Era por la noche en el bosque Esmeralda, los murciélagos batían las alas surcando por la oscura bóveda que formaban las copas de los robles. Los dos prófugos atravesaban la floresta como una flecha con rumbo incierto.
Hace dos lunas los fugitivos aprovecharon un despiste de la guardia para escapar de su cautiverio en fortaleza del señor Rosh, defensor de las tierras norte de Aradanta. Arrancaron a pedradas las cadenas que antes aprisionaban los grilletes que todavía permanecían en sus muñecas.
–Mis pies flojean, necesito un respiro –dijo Darlo, en un vago intento de convencer al Yurk.
–Los arandon sois hombres endebles –reprochó Iru, el portador de la gruesa rama a modo de garrote–. Estamos en peligro, la oscuridad del bosque nos ampara pero no luchará por nosotros.
Darlo frenó en seco, jadeando fuerte. Iru se detuvo junto a él.
–Lo siento, necesito un respiro.
–No te preocupes, en la tribu de los Yurks nunca abandonamos a un compañero.
Iru lo agarró del hombro para ayudar a que se sentara sobre unas raíces nudosas, luego se agachó y puso el oído sobre la tierra. Trataba de escuchar los sonidos del bosque, vigilaba por si alguien se aproximaba.
–Hay calma en el bosque, alrededor los animales revolotean por nuestra culpa.
En la penumbra del bosque todo parecía calmado, sólo se distinguía la respiración ronca de los fugitivos, las sombras formaban siluetas siniestras en los rincones donde la plateada luz de la luna alcanzaba con dificultad. El viento arrastró consigo un ulular que sobresaltó el silencio.
–Mira –vociferó Darlo señalando–, en aquellas ramas.
Un búho vigilaba majestuoso con sus penetrantes ojos dorados desde arriba, desde la copa de los árboles. Iru busco piedras por el suelo y entre blasfemias las arrojó al rapaz que escapó volando.
–Fuera demonio de mal agüero –gritó–. Los ojos de esa criatura están conectados con la visión de los dioses. Nos acechan para entretenerse, huelen nuestra muerte. Debemos continuar.
–Solo un momento –reclamó Darlo.
Pero no disponía del tan preciado tiempo. El sonido de un disparo los alertó y un haz de luz iluminó el bosque para luego impactar a los pies de Darlo. La excusa fue perfecta para iniciar la carrera de nuevo.
El guardia corría incansable tras los delincuentes, les pisaba los talones. Cubría su cabeza con un casco brillante de plata, el torso desnudo lo inundaban tatuajes tribales y lucía tres plumas de colores en el colgante.

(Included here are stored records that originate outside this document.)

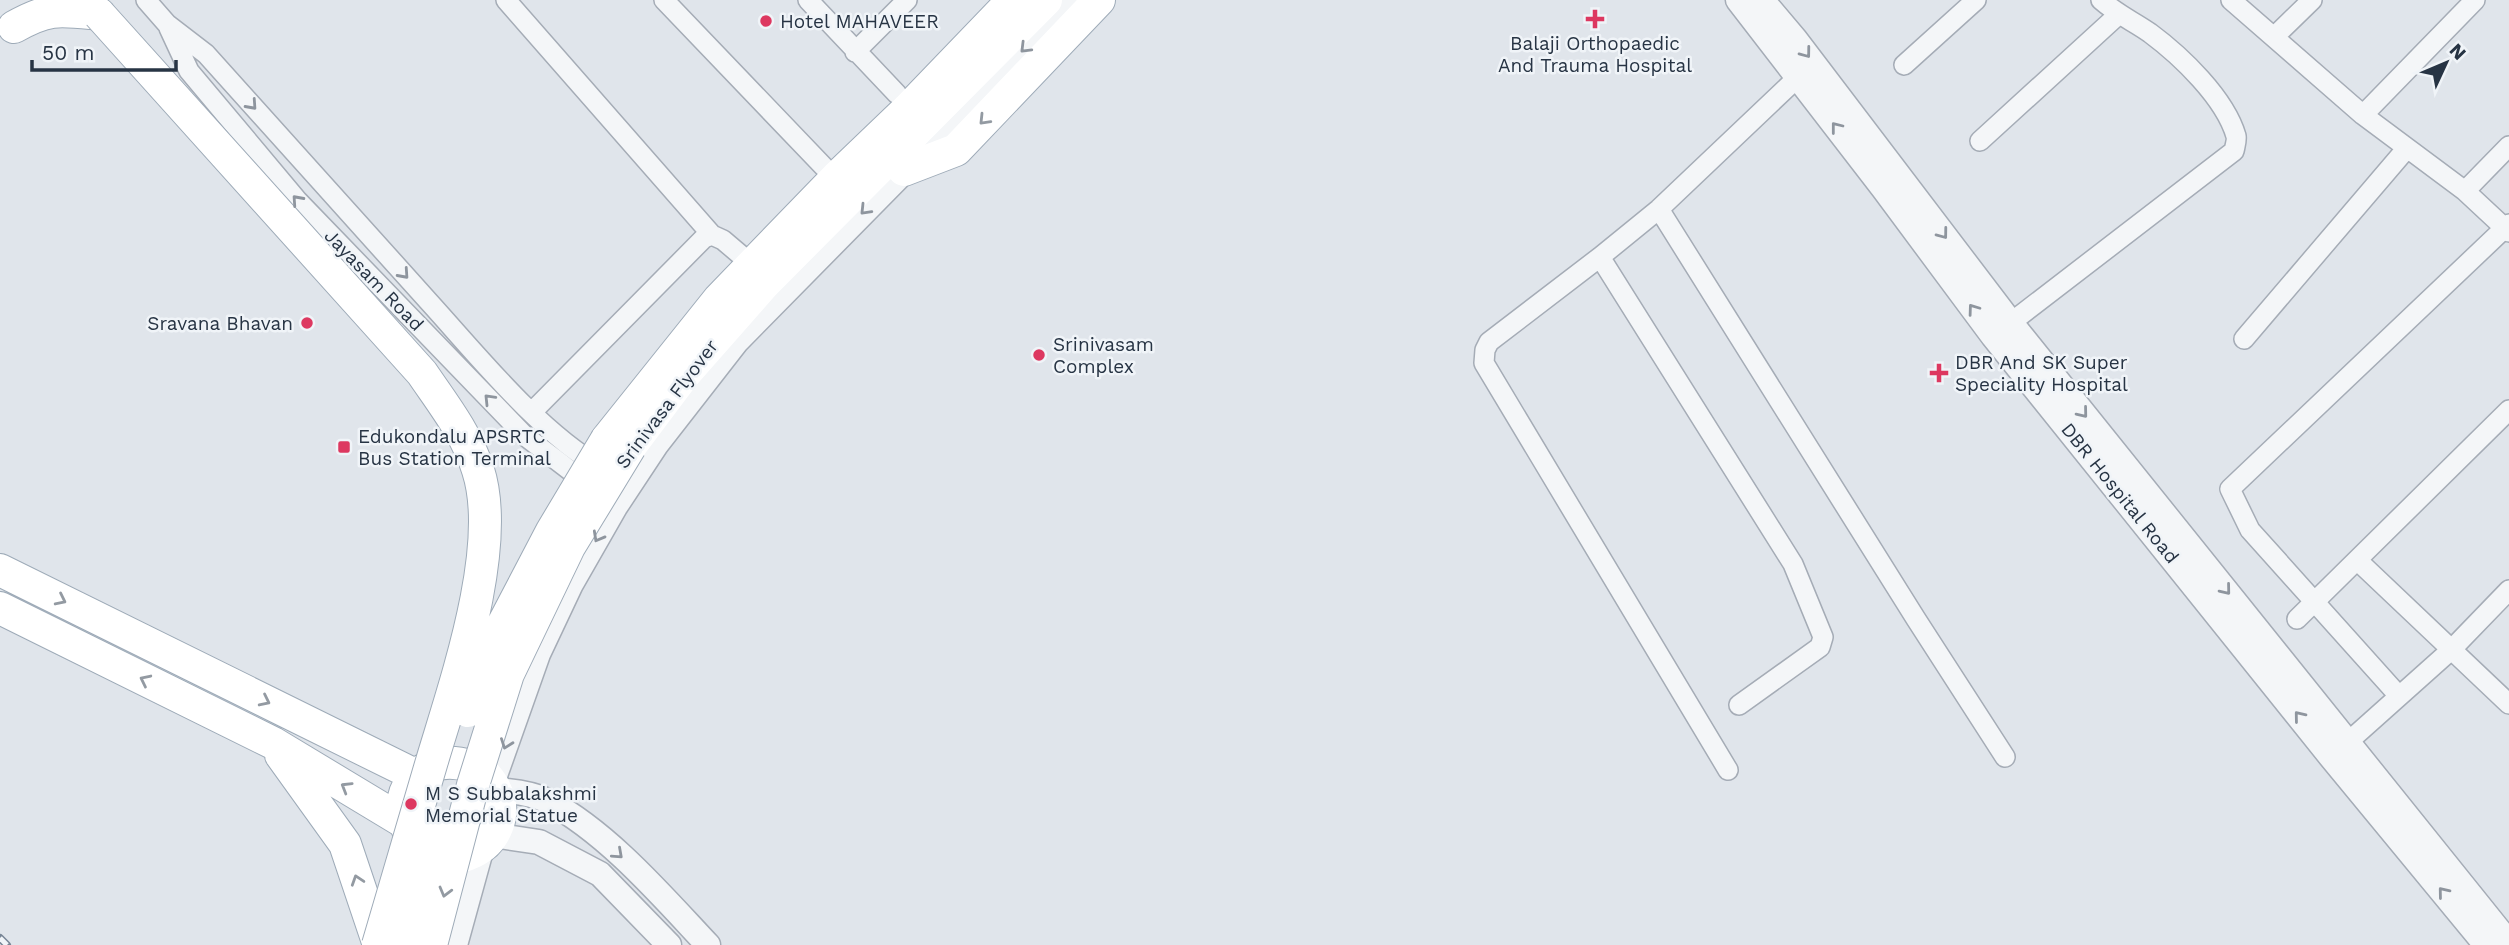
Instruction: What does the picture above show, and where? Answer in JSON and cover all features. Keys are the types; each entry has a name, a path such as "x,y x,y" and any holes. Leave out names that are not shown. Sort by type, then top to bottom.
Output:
{"main road":[{"path":"753,244 986,0"},
{"name":"Srinivasa Flyover","path":"403,945 460,734 486,657 552,531 607,439 719,299 1013,0"},
{"name":"Srinivasa Flyover","path":"431,945 473,785 508,674 569,547 630,447 684,375 764,284 1046,0"},
{"path":"904,170 956,150 1099,0"},
{"path":"14,27 38,14 60,10 99,14 422,373 460,429 479,471 484,523 482,570 456,681 378,945"},
{"path":"0,570 422,772"},
{"path":"0,608 273,743 408,830 423,849 437,856 453,858 469,855 488,841 499,820 500,804 494,787 477,768 457,762 447,761 422,772 411,781 403,801 408,830"},
{"path":"273,743 345,844 378,945"}],"street":[{"name":"Jayasam Road","path":"146,0 167,24 206,54 475,353 533,412 578,466"},
{"path":"506,0 712,235 723,240 753,244"},
{"path":"664,0 824,167"},
{"path":"808,0 897,94"},
{"path":"855,52 907,0"},
{"path":"422,772 472,655 525,548 644,370 753,244 1002,0"},
{"path":"708,945 623,858 582,822 546,800 494,787 538,653 571,584 624,493 656,445 737,341 1073,0"},
{"name":"DBR Hospital Road","path":"1738,0 2340,749 2509,943"},
{"name":"DBR Hospital Road","path":"1762,0 1795,38 2002,330"},
{"path":"1905,65 1976,0"},
{"path":"2002,330 2234,151 2237,138 2216,98 2184,61 2101,0"},
{"path":"2231,0 2363,115 2465,191 2508,228 2231,489 2250,530 2399,696"},
{"path":"2274,37 2312,0"},
{"path":"2363,115 2475,0"},
{"path":"1980,141 2118,15"},
{"name":"Jayasam Road","path":"167,24 189,71 298,201 525,436 624,493"},
{"path":"1728,771 1484,363 1485,350 1489,342 1659,209 1798,77"},
{"path":"2465,191 2509,146"},
{"path":"2244,339 2407,148"},
{"path":"1659,209 1916,620 2005,757"},
{"path":"533,412 704,238 712,235"},
{"path":"1600,257 1793,564 1823,637 1820,647 1739,705"},
{"path":"2297,619 2509,410"},
{"path":"2357,560 2509,704"},
{"path":"2340,749 2451,650 2509,590"},
{"name":"DBR Hospital Road","path":"2340,749 2486,945"},
{"path":"385,945 408,830"},
{"path":"455,945 488,841 539,842 600,874 669,945"}],"railway":[{"path":"0,938 7,945"}],"place":[{"name":"Balaji Orthopaedic And Trauma Hospital","path":"1595,19"},
{"name":"Hotel MAHAVEER","path":"766,21"},
{"name":"Sravana Bhavan","path":"307,323"},
{"name":"Srinivasam Complex","path":"1039,355"},
{"name":"DBR And SK Super Speciality Hospital","path":"1939,373"},
{"name":"Edukondalu APSRTC Bus Station Terminal","path":"344,447"},
{"name":"M S Subbalakshmi Memorial Statue","path":"411,804"}]}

En las manos portaba un rifle láser de precisión y de la espalda pendía un mandoble.
–Si continuamos a este ritmo nos atrapará –dijo Iru.

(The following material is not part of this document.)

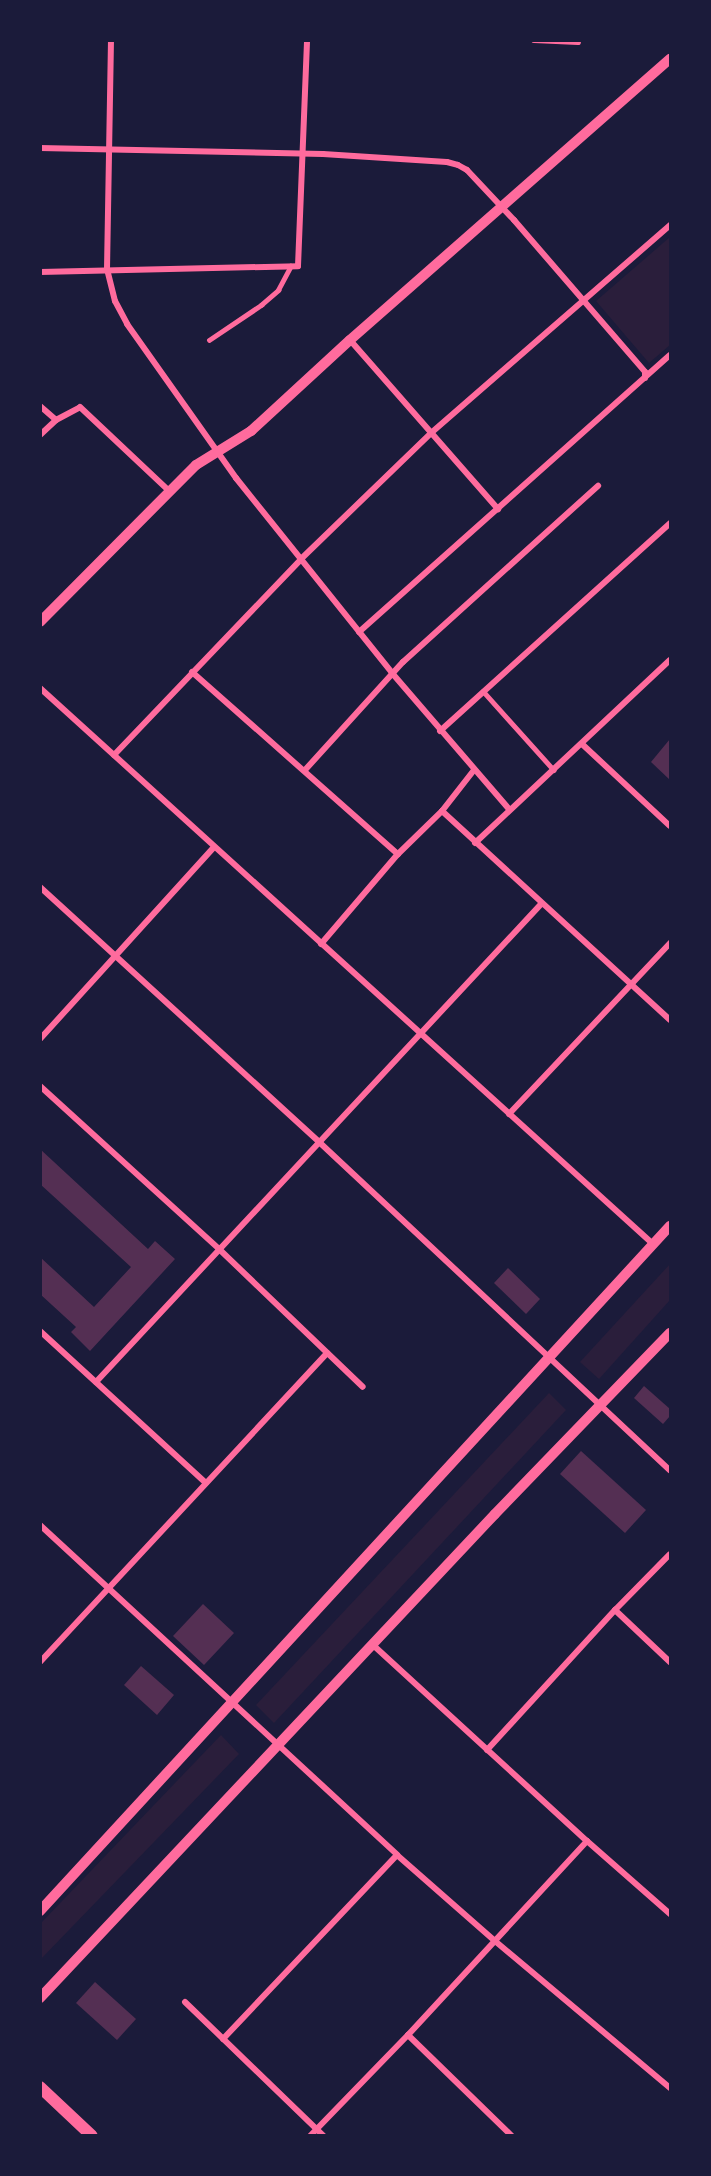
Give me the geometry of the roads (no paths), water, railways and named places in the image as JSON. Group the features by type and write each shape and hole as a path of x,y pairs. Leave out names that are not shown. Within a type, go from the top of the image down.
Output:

–Ese que nos persigue es buen tirador, casi acierta a pesar de la distancia –soltó Darlo exhausto.
–No te preocupes, tengo un plan para escapar de esta.

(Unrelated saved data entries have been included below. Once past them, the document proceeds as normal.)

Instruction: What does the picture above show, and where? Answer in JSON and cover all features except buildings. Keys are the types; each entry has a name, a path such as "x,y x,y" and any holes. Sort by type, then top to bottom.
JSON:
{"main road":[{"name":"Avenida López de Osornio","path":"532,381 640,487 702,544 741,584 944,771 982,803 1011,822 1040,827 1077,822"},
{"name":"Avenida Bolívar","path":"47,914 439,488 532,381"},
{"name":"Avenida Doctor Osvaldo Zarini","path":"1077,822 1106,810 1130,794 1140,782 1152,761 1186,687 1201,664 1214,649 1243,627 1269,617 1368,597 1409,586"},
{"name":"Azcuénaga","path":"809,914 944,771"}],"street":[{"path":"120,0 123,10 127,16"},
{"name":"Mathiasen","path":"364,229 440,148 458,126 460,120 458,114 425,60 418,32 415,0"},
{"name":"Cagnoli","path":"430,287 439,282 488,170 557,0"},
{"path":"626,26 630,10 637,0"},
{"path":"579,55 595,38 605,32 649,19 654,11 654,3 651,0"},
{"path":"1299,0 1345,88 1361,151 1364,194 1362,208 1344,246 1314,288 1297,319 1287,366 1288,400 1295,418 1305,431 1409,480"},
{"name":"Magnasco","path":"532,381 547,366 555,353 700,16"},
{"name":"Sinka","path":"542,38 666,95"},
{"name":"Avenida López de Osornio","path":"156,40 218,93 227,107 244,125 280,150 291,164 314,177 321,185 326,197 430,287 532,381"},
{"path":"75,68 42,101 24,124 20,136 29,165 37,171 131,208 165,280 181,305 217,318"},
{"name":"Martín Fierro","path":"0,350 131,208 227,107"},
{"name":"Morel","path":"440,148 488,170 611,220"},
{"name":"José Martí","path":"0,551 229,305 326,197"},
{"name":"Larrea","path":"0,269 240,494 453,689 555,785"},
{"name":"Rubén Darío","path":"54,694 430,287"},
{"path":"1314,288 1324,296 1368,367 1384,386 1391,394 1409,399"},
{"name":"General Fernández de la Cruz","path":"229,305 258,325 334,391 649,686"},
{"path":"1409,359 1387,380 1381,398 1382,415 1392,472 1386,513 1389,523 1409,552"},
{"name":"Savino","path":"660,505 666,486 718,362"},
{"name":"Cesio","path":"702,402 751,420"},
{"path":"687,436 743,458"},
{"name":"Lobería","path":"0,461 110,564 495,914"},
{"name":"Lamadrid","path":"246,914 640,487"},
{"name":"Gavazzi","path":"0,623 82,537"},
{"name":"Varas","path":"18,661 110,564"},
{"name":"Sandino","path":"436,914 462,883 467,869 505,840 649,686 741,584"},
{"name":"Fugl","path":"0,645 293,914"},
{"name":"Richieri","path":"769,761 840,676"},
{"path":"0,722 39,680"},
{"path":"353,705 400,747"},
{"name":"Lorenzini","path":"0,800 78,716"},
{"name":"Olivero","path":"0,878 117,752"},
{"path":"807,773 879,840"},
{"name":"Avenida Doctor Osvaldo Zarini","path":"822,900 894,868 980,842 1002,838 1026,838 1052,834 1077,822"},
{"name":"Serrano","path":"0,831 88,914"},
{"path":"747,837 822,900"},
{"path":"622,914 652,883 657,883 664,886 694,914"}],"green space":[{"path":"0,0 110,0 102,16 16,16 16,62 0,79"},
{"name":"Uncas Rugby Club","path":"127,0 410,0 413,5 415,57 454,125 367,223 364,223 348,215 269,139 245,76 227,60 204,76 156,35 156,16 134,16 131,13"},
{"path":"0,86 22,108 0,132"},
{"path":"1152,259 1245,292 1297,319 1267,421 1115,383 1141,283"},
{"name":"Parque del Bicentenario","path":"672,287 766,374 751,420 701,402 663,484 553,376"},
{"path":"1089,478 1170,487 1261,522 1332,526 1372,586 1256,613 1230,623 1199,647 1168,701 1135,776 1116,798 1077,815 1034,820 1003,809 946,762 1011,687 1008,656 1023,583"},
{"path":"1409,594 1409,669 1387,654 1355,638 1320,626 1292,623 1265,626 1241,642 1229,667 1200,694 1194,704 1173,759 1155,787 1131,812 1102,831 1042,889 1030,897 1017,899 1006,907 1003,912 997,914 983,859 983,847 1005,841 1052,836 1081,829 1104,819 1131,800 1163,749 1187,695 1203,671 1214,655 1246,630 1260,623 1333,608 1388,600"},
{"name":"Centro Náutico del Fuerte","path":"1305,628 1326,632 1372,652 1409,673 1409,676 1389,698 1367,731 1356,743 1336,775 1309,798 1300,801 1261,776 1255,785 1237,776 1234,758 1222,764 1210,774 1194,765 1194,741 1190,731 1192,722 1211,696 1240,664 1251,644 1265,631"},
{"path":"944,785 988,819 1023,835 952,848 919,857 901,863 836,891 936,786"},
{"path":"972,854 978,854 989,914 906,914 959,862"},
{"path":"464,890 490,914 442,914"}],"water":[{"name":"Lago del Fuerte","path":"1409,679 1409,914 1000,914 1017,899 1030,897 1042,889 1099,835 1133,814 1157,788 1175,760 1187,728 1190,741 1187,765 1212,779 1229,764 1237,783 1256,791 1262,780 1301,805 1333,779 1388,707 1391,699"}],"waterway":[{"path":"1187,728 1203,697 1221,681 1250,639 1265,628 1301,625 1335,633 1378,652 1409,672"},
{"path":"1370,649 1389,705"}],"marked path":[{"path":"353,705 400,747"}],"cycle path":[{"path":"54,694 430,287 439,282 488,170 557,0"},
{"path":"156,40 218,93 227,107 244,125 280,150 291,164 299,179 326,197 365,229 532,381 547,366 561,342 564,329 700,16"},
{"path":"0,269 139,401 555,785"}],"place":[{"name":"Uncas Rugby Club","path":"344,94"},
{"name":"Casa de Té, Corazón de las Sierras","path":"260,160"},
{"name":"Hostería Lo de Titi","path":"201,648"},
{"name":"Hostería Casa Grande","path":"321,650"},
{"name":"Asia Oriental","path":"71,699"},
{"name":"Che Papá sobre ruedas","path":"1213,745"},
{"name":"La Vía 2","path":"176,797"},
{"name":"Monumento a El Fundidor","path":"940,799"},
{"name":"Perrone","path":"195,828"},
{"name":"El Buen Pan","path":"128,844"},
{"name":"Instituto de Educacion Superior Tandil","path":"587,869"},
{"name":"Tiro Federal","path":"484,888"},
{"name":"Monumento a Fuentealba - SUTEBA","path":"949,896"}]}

–Cuéntame más, ayudaré en lo que pueda.
Iru clavó su mirada en él y dibujó una sonrisa malévola.
–Esa es la idea.
Acto seguido golpeó con la rama en la rodilla de Darlo, la fuerza del impacto le hizo caer y rodar por entre unos matorrales.
–Maldito –bramó desde los suelos.
Con un esfuerzo sobre humano se levantó, con el dolor de la rodilla ensangrentada avanzaba lento, cojeaba. Aun así luchaba por su libertad.
Iru huyó como una gacela amenazada. Desapareció entre el laberinto de árboles, guarecido por la oscuridad de la noche. Los gritos de Darlo reclamando ayuda se perdían sin respuestas a su espalda.
A la mañana siguiente, Iru dormía en el hueco formado por las raíces nudosas de un árbol caído. El sueño tardó en apoderarse de él pero el cansancio ayudó.
Se sobresaltó por unos leves golpes latiendo sobre su espalda. Veloz abrió los ojos y ante él se erigía un hombre de mediana edad, arropado con una sucia túnica gris bajo una capa harapienta color musgo. Se apoyaba sobre un largo bastón de metal, bastante oxidado y con ornamentos desgastados. Era bastante escuálido y con la piel arrugada, cualquiera lo confundiría con un anciano de no ser por la larga barba negra, desprovista de cana alguna.
–Pensaba que estabas muerto –habló el ermitaño, observando con curiosidad, con grandes ojos negros y penetrantes. Dio un golpe de bastón en un grillete–. Con eso en las muñecas y un aspecto tan descuidado diría que escapaste de la fortaleza de Rosh.
Iru se levantó sin añadir nada, demasiado tenso.
–Un proscrito. Je, je, je. –El ermitaño enseñó sus dientes amarillos al reír–. Es nuestro día de suerte.